▸ **RECORDS FOR THIS TASK**
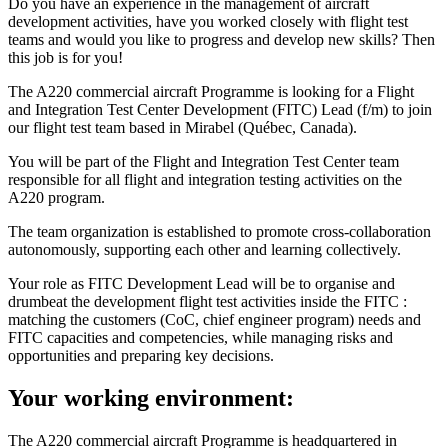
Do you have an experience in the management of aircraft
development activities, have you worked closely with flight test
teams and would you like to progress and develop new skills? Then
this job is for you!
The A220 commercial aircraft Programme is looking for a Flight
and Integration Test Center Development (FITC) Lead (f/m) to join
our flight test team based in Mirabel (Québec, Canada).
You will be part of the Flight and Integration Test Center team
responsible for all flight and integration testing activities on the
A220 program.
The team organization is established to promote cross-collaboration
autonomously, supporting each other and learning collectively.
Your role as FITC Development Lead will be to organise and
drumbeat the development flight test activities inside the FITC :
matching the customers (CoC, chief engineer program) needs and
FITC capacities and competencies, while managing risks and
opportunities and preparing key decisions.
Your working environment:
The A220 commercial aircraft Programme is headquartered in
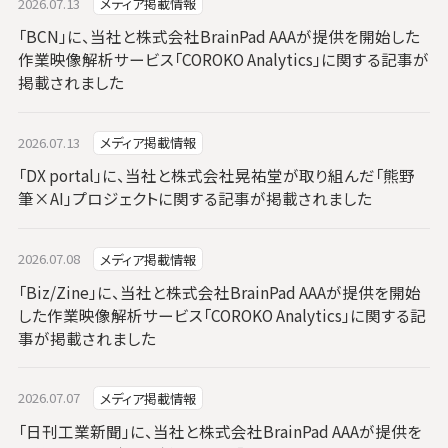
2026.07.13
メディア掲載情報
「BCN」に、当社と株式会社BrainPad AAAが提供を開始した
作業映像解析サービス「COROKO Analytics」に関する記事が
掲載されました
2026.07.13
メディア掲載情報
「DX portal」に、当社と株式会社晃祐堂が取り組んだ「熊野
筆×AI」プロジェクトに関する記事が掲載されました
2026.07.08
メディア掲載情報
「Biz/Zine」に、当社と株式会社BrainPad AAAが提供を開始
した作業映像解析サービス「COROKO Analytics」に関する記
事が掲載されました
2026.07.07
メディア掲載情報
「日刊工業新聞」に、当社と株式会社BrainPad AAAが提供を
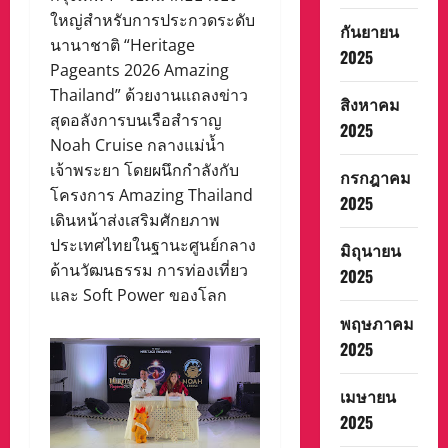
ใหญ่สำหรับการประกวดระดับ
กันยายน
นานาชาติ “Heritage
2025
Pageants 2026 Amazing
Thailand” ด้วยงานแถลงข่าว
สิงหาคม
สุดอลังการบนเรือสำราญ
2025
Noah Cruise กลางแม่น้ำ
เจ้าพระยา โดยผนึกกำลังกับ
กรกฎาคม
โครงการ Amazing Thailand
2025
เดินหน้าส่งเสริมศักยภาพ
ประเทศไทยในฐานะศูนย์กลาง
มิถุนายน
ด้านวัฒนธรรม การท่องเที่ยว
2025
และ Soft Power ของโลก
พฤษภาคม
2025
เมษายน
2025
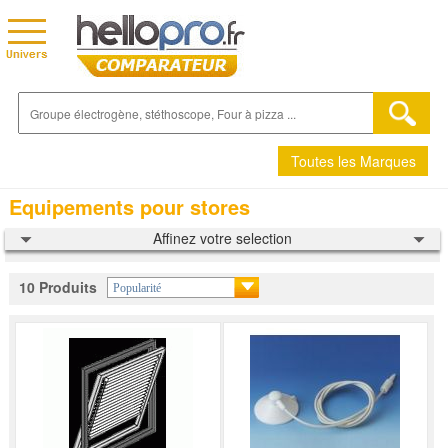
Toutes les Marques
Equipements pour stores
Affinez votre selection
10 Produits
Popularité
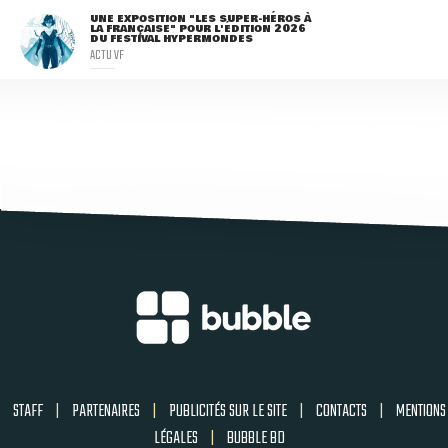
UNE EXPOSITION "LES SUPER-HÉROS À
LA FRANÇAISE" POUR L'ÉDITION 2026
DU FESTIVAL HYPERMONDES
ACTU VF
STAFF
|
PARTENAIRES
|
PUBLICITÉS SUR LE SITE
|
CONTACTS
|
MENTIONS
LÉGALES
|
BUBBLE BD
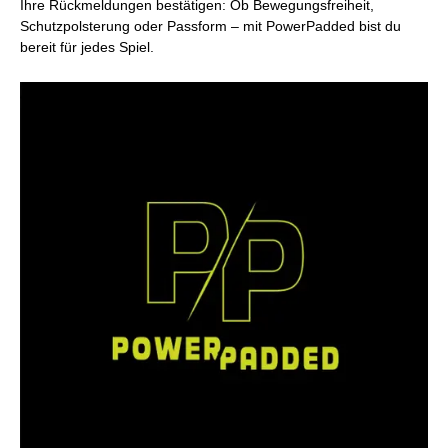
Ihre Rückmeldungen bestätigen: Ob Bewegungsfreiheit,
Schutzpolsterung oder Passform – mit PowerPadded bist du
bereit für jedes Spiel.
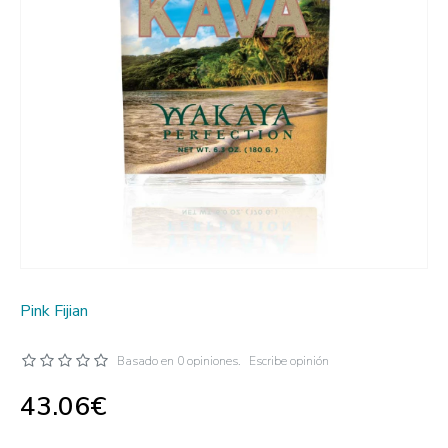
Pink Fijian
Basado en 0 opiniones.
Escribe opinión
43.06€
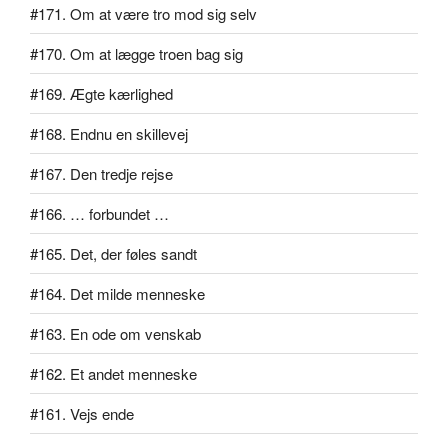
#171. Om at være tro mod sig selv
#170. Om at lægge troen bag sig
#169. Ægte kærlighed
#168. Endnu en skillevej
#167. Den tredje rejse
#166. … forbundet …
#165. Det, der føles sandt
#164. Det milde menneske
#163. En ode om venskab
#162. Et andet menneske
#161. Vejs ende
==
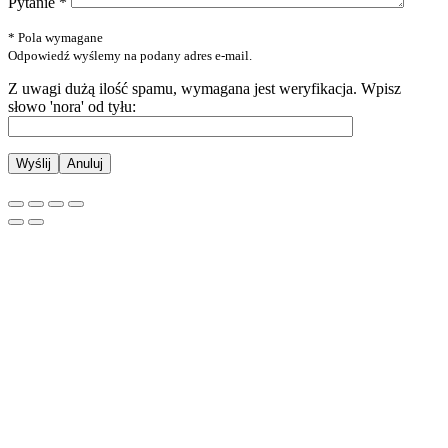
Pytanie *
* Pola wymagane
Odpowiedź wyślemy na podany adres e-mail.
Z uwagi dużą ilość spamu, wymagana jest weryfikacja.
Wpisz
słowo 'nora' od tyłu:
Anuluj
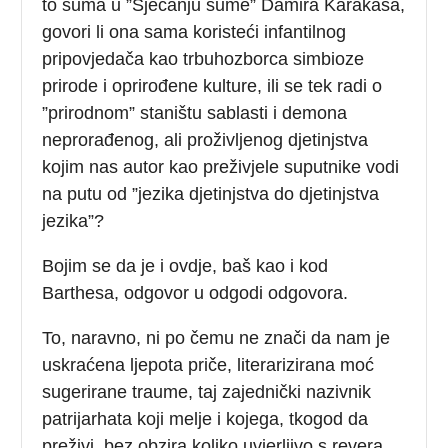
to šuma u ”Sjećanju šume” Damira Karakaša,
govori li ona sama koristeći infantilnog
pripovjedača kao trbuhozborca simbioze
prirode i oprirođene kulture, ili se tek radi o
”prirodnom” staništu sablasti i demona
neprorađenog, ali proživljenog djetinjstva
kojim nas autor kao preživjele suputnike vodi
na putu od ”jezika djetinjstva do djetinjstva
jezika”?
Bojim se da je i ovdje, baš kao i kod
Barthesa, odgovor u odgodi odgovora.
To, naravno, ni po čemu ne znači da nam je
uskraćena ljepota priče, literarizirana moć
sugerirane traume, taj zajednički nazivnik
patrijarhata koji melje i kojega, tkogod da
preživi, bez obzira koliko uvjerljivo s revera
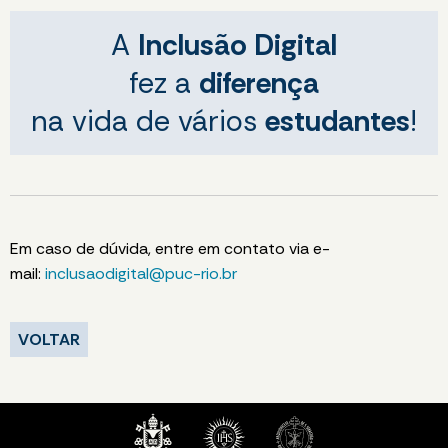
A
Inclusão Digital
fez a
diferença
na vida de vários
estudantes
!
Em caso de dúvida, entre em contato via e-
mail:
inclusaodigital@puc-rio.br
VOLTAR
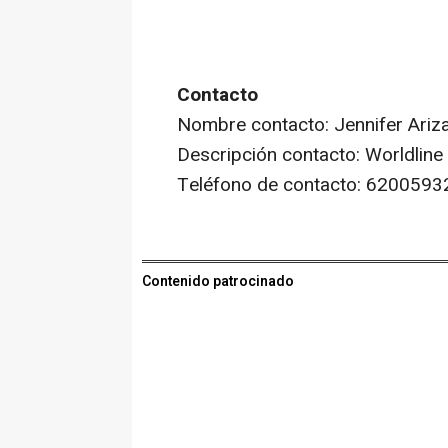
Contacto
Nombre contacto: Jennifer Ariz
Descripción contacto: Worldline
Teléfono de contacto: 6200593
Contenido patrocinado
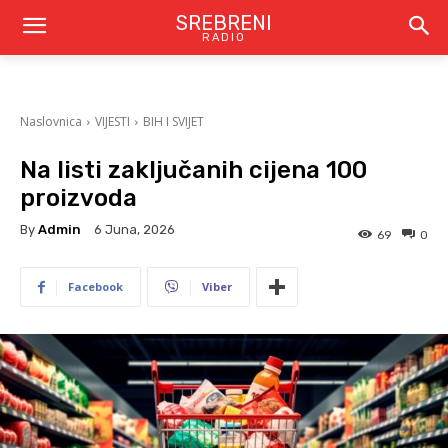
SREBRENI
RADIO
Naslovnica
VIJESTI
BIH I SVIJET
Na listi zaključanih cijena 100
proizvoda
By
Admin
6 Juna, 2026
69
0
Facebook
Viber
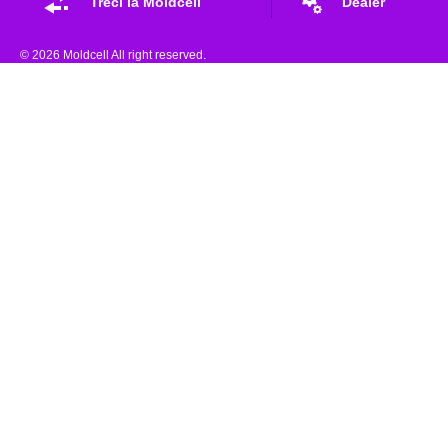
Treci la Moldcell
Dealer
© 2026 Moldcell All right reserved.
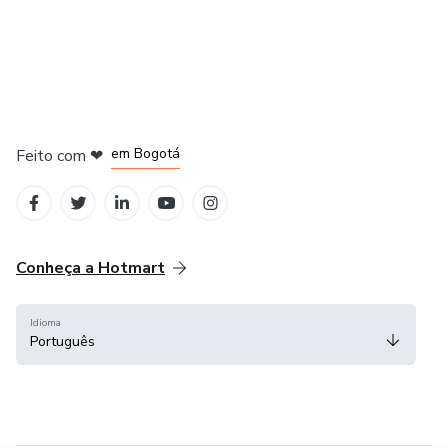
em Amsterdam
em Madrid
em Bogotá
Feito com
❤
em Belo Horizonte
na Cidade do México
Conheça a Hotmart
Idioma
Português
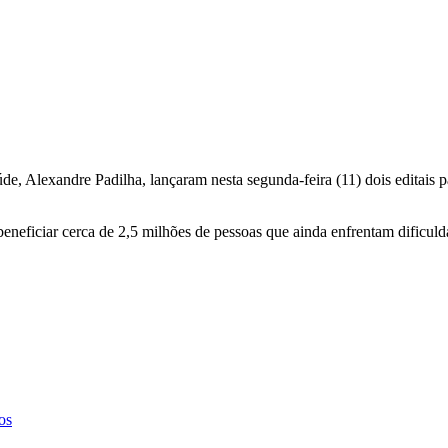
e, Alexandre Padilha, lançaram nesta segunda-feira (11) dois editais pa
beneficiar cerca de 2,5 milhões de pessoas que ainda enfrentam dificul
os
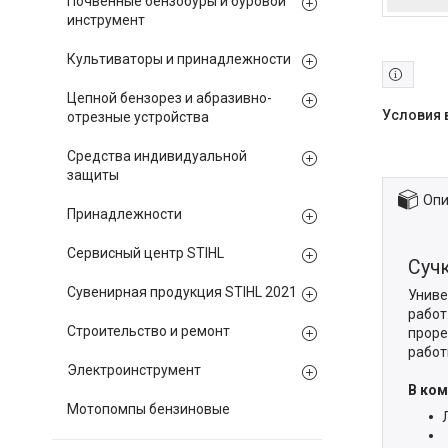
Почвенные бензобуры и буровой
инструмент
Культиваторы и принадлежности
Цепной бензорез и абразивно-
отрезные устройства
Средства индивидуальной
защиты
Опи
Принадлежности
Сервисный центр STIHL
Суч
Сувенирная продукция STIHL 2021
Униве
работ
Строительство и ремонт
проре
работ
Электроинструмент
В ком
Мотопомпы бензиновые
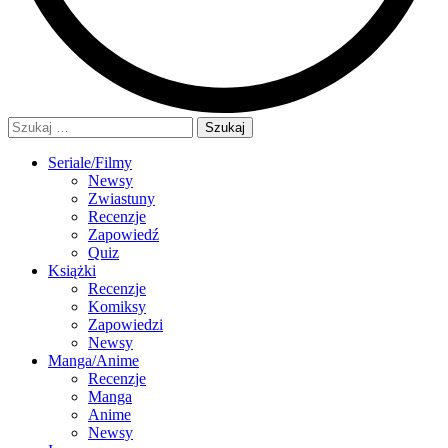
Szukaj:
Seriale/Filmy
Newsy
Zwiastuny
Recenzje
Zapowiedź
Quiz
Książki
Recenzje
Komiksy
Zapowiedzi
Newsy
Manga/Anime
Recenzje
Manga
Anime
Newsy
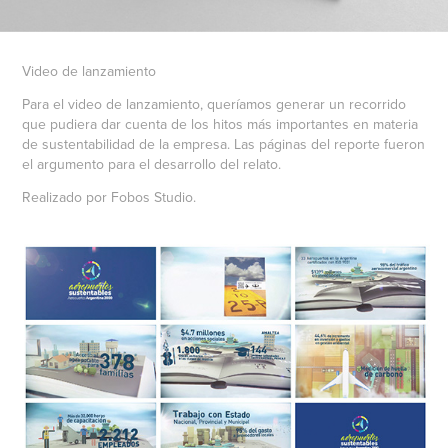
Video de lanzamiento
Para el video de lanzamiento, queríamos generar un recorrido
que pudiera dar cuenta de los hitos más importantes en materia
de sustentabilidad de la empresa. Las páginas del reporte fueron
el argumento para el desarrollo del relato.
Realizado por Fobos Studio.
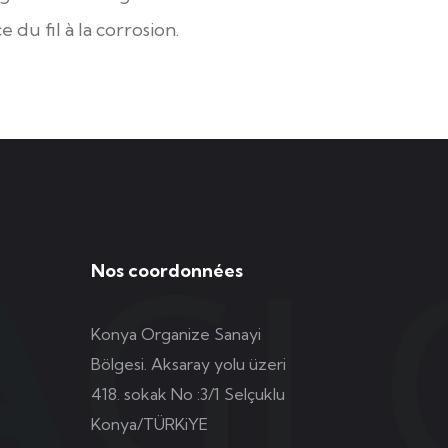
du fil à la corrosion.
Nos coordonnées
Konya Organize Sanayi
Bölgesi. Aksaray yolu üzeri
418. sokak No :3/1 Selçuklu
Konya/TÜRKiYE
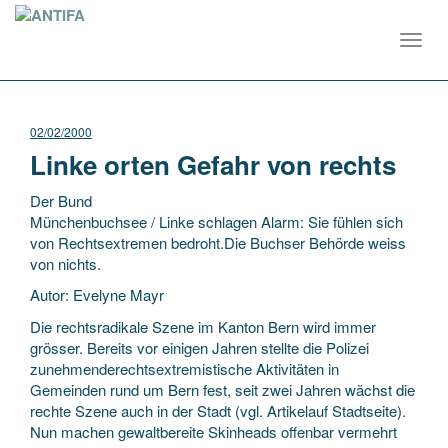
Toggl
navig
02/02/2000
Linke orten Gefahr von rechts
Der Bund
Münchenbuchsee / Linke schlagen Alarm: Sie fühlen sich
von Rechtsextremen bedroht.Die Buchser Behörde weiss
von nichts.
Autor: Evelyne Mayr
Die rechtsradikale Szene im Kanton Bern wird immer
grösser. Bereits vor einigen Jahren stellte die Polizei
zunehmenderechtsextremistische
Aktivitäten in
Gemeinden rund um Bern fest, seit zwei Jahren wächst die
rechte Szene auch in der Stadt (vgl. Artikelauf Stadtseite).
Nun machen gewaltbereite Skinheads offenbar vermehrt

▸ **WHAT YOU HAVE TO DO**
Copy every line from the records that holds the string "aircraft".

▸ **RESULT FOR THIS EXERCISE**
Do you have an experience in the management of aircraft
The A220 commercial aircraft Programme is looking for a Flight
The A220 commercial aircraft Programme is headquartered in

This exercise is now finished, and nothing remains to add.